___ EXTRACT TO READ ___

RAVE: Real-Time Neural Audio Synthesis

Updated 28 November 2025

The paper introduces RAVE, a VAE-based model achieving real-time, 48 kHz audio synthesis with notable improvements in speed and perceived quality.
RAVE employs a multi-band PQMF decomposition and a tailored encoder-decoder network, enabling flexible fidelity–compactness trade-offs and precise timbre transfer.
Extensions of the model support pitch-conditioned synthesis, speech conversion, and ultra-low latency designs, demonstrating diverse applications in audio compression and voice conversion.

The RAVE (Realtime Audio Variational autoEncoder) model is a neural architecture for efficient, high-quality audio waveform synthesis combining a variational autoencoder (VAE) backbone with a multi-band time-domain representation. Engineered for both generative and interactive applications, RAVE achieves real-time, 48 kHz neural synthesis with explicit latent control, outperforming previous autoregressive and feedforward approaches in speed and perceived quality. Via a two-stage training procedure integrating adversarial finetuning, RAVE allows flexible fidelity–compactness trade-offs, fine-grained timbre transfer, and end-to-end waveform compression. Extensions adapt RAVE for pitch-conditional synthesis, low-latency deployment, and speech conversion at high sampling rates (Caillon et al., 2021, Lee et al., 2022, Caspe et al., 14 Mar 2025, Bargum et al., 29 Aug 2024).

___ MATERIAL SHOWN ___

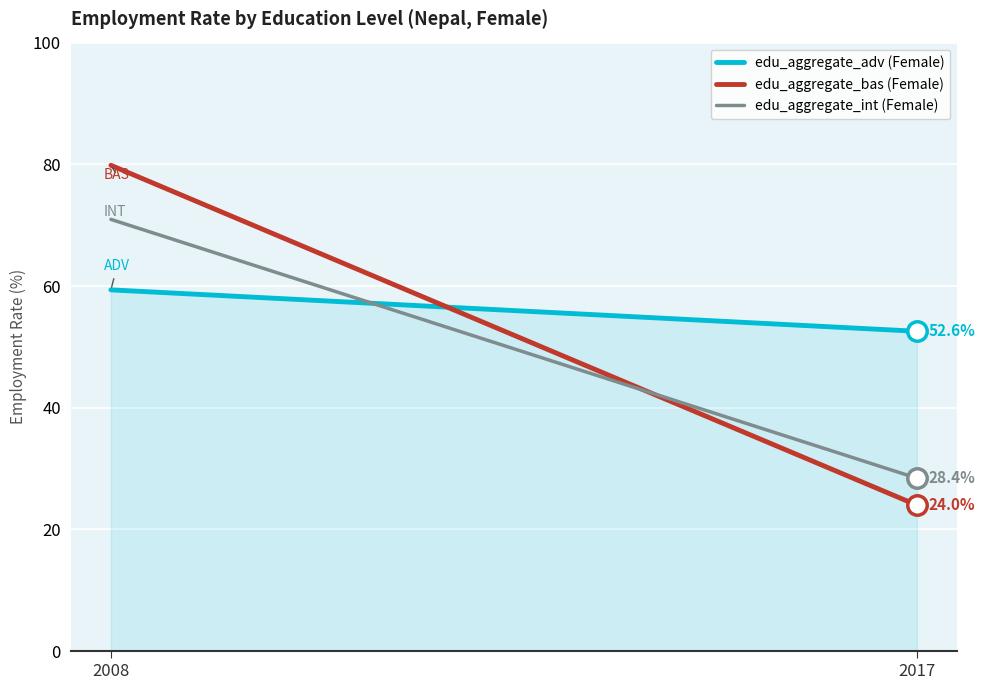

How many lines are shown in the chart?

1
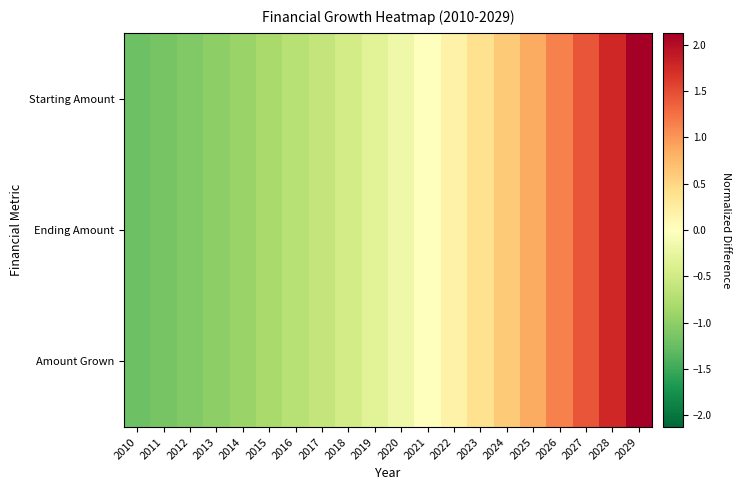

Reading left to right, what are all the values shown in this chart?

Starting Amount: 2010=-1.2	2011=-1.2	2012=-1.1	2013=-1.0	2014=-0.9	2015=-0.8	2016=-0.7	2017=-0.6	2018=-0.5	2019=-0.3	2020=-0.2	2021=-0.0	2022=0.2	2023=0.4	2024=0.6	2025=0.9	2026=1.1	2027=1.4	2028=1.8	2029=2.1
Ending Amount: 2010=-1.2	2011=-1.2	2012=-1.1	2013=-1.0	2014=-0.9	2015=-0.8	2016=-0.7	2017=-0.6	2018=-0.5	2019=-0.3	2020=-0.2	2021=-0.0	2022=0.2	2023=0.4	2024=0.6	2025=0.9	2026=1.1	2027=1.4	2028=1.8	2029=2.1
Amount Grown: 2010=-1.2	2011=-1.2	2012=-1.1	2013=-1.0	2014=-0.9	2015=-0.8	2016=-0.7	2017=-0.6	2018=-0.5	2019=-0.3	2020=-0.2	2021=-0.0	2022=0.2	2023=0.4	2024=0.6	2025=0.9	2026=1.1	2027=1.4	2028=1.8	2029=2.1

___

▸ **WHAT THIS EXERCISE ASKS**
• a. Render this sentence from the RAVE overview in Spanish: "RAVE employs a multi-band PQMF decomposition and a tailored encoder-decoder network, enabling flexible fidelity–compactness trade-offs and precise timbre transfer."
• b. Carry the RAVE overview forward from its last sentence.

▸ **EXPECTED RESPONSES**
• a. RAVE emplea una descomposición PQMF multibanda y una red codificador-decodificador adaptada, lo que permite compromisos flexibles entre fidelidad y compacidad y una transferencia de timbre precisa.

• b.
1. Model Architecture

Multi-Band Waveform Decomposition

RAVE employs a 16-band pseudo-quadrature mirror filter (PQMF) bank to decompose a raw waveform $x(t)$ sampled at $\mathrm{sr}$  Hz into $M$ subbands. Each analysis filter $h_m[n]$ is a cosine-modulated version of a prototype lowpass $h[n]$ , with cutoff $f_c = \mathrm{sr} / (2M)$ . The subbands are downsampled by $M$ before encoding; synthesis uses time-reversed filters and upsampling by $M$ , yielding near-perfect reconstruction and drastically reduces computational cost.

Encoder and Decoder Structure

The encoder is a four-layer 1D CNN with hidden sizes $[64, 128, 256, 512]$ , strides $[4, 4, 4, 2]$ , filter width 7, LeakyReLU activations, and batch normalization, mapping each frame to a latent Gaussian posterior $q_\phi(z|x)=\mathcal{N}(\mu,\sigma^2)$ with $d_z=128$ . The decoder mirrors this arrangement, using alternating nearest-neighbor upsampling (×2) and a residual stack of dilated convolutions to reconstruct multiband signals. The decoder splits into three output heads:

Waveform head: $1 \times 1$ convolution with tanh, producing base multiband waveform $\tilde{x}_m(t)$ .
Loudness head: $1 \times 1$ convolution with sigmoid, generating amplitude envelope $a(t)$ .
Noise head: Stochastic component modeled as filtered white noise $\tilde{n}_m(t)$ .

The outputs are aggregated as $\hat{x}_m(t) = a(t)\tilde{x}_m(t) + \tilde{n}_m(t)$ . Final PQMF synthesis reconstructs the full-band waveform (Caillon et al., 2021, Caspe et al., 14 Mar 2025).

2. Latent Space and Fidelity Control

RAVE’s latent space has $d_z=128$ dimensions; post-training singular value decomposition (SVD) reveals that high-variance data often resides in a much lower-dimensional manifold ( $r_f \ll 128$ ). For reconstruction fidelity $f\in[0,1]$ , one can project onto the first $r_f$ principal directions so that $\sum_{i=1}^{r_f}\Sigma_{ii}/\sum_{i=1}^{d}\Sigma_{ii}\geq f$ , injecting isotropic noise in unused dimensions. Typical values: $r_{0.99}\approx 24$ for strings, $r_{0.99}\approx 16$ for speech. Adjusting $f$ enables a fidelity–compactness trade-off for applications such as compression or domain transfer (Caillon et al., 2021).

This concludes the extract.